Document segment:
Performs a slightly inefficient but numerically stable version of fast backward elimination on factors, using a method based on Lawless and Singhal (1978). This method uses the fitted complete model and computes approximate Wald statistics by computing conditional (restricted) maximum likelihood estimates assuming multivariate normality of estimates. fastbw deletes factors, not columns of the design matrix. Factors requiring multiple d.f. will be retained or dropped as a group. The function prints the deletion statistics for each variable in turn, and prints approximate parameter estimates for the model after deleting variables. The approximation is better when the number of factors deleted is not large. For ols, the approximation is exact for regression coefficients, and standard errors are only off by a factor equal to the ratio of the mean squared error estimate for the reduced model to the original mean squared error estimate for the full model.

If the fit was from ols, fastbw will compute the usual $R^2$ statistic for each model.

Keywords
models, regression, htest
##### Usage
fastbw(fit, rule=c("aic", "p"),
type=c("residual", "individual", "total"),  sls=.05, aics=0, eps=1e-9,
k.aic=2, force=NULL)# S3 method for fastbw
print(x, digits=4, estimates=TRUE, …)
##### Arguments
fit

fit object with Varcov(fit) defined (e.g., from ols, lrm, cph, psm, glmD)

rule

Stopping rule. Defaults to "aic" for Akaike's information criterion. Use rule="p" to use $P$-values

type

Type of statistic on which to base the stopping rule. Default is "residual" for the pooled residual chi-square. Use type="individual" to use Wald chi-square of individual factors.

sls

Significance level for staying in a model if rule="p". Default is .05.

aics

For rule="aic", variables are deleted until the chi-square - k.aic times d.f. would rise above aics. Default aics is zero to use the ordinary AIC. Set aics to say 10000 to see all variables deleted in order of descending importance.

eps

Singularity criterion, default is 1E-9.

Check your understanding:
1 - Reproduce the fastbw documentation word for word, from "fit object with" up to and including "Default is .05.".
2 - Continue the documentation of the fastbw function, picking up right after its final line.

Dataset excerpt:
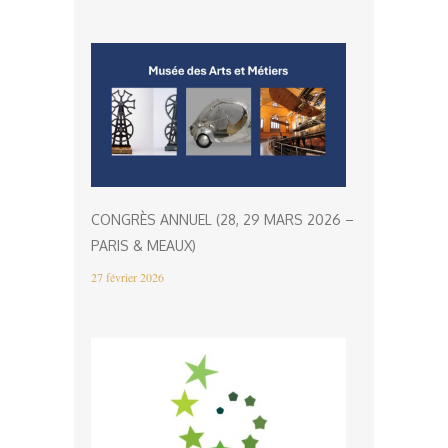
CONGRÈS ANNUEL (28, 29 MARS 2026 –
PARIS & MEAUX)
27 février 2026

Exercise responses:
1 -
fit object with Varcov(fit) defined (e.g., from ols, lrm, cph, psm, glmD)

rule

Stopping rule. Defaults to "aic" for Akaike's information criterion. Use rule="p" to use $P$-values

type

Type of statistic on which to base the stopping rule. Default is "residual" for the pooled residual chi-square. Use type="individual" to use Wald chi-square of individual factors.

sls

Significance level for staying in a model if rule="p". Default is .05.

2 -
k.aic

multiplier to compute AIC, default is 2. To use BIC, set k.aic equal to $\log(n)$, where $n$ is the effective sample size (number of events for survival models).

force

a vector of integers specifying parameters forced to be in the model, not counting intercept(s)

x

result of fastbw

digits

number of significant digits to print

estimates

set to FALSE to suppress printing table of approximate coefficients, SEs, etc., after variable deletions

ignored

##### Value

a list with an attribute kept if bw=TRUE, and the following components:

result

matrix of statistics with rows in order of deletion.

names.kept

names of factors kept in final model.

factors.kept

the subscripts of factors kept in the final model

factors.deleted

opposite of factors.kept.

parms.kept

column numbers in design matrix corresponding to parameters kept in the final model.

parms.deleted

opposite of parms.kept.

coefficients

vector of approximate coefficients of reduced model.

var

approximate covariance matrix for reduced model.

Coefficients

matrix of coefficients of all models. Rows correspond to the successive models examined and columns correspond to the coefficients in the full model. For variables not in a particular sub-model (row), the coefficients are zero.

##### References

Lawless, J. F. and Singhal, K. (1978): Efficient screening of nonnormal regression models. Biometrics 34:318--327.

rms, ols, lrm, cph, psm, validate, solvet, rmsMisc

• fastbw
• print.fastbw
##### Examples
# NOT RUN {
fastbw(fit, optional.arguments)     # print results
z <- fastbw(fit, optional.args)     # typically used in simulations
lm.fit(X[,z\$parms.kept], Y)         # least squares fit of reduced model
# }

Documentation reproduced from package rms, version 5.1-4, License: GPL (>= 2)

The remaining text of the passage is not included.